Which lines run from the one containing "index tip: (118, 81)" to the end of the entries below? Retype exactly those, both ends included.

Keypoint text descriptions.

=== Section Start ===

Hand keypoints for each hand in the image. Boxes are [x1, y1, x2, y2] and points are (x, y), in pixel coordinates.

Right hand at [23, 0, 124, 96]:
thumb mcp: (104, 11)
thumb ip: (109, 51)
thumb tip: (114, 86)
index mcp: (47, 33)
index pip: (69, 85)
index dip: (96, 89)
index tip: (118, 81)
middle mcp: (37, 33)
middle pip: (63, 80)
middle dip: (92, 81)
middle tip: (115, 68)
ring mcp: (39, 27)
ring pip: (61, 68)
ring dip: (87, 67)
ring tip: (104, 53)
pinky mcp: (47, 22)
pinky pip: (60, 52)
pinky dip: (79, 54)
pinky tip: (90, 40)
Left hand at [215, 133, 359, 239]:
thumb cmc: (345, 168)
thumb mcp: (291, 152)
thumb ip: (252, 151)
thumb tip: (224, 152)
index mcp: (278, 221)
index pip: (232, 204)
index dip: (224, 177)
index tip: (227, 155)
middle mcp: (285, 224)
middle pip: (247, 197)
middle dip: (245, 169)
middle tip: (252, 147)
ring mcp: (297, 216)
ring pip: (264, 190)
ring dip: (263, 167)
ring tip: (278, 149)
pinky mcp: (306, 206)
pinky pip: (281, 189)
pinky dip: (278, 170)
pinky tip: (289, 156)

=== Section End ===

Reply to the exercise.
index tip: (118, 81)
middle mcp: (37, 33)
middle pip: (63, 80)
middle dip: (92, 81)
middle tip: (115, 68)
ring mcp: (39, 27)
ring pip: (61, 68)
ring dip: (87, 67)
ring tip: (104, 53)
pinky mcp: (47, 22)
pinky pip: (60, 52)
pinky dip: (79, 54)
pinky tip: (90, 40)
Left hand at [215, 133, 359, 239]:
thumb cmc: (345, 168)
thumb mcp: (291, 152)
thumb ip: (252, 151)
thumb tip: (224, 152)
index mcp: (278, 221)
index pip: (232, 204)
index dip: (224, 177)
index tip: (227, 155)
middle mcp: (285, 224)
middle pip: (247, 197)
middle dip: (245, 169)
middle tip: (252, 147)
ring mcp: (297, 216)
ring pip: (264, 190)
ring dip: (263, 167)
ring tip: (278, 149)
pinky mcp: (306, 206)
pinky pip: (281, 189)
pinky dip: (278, 170)
pinky tip: (289, 156)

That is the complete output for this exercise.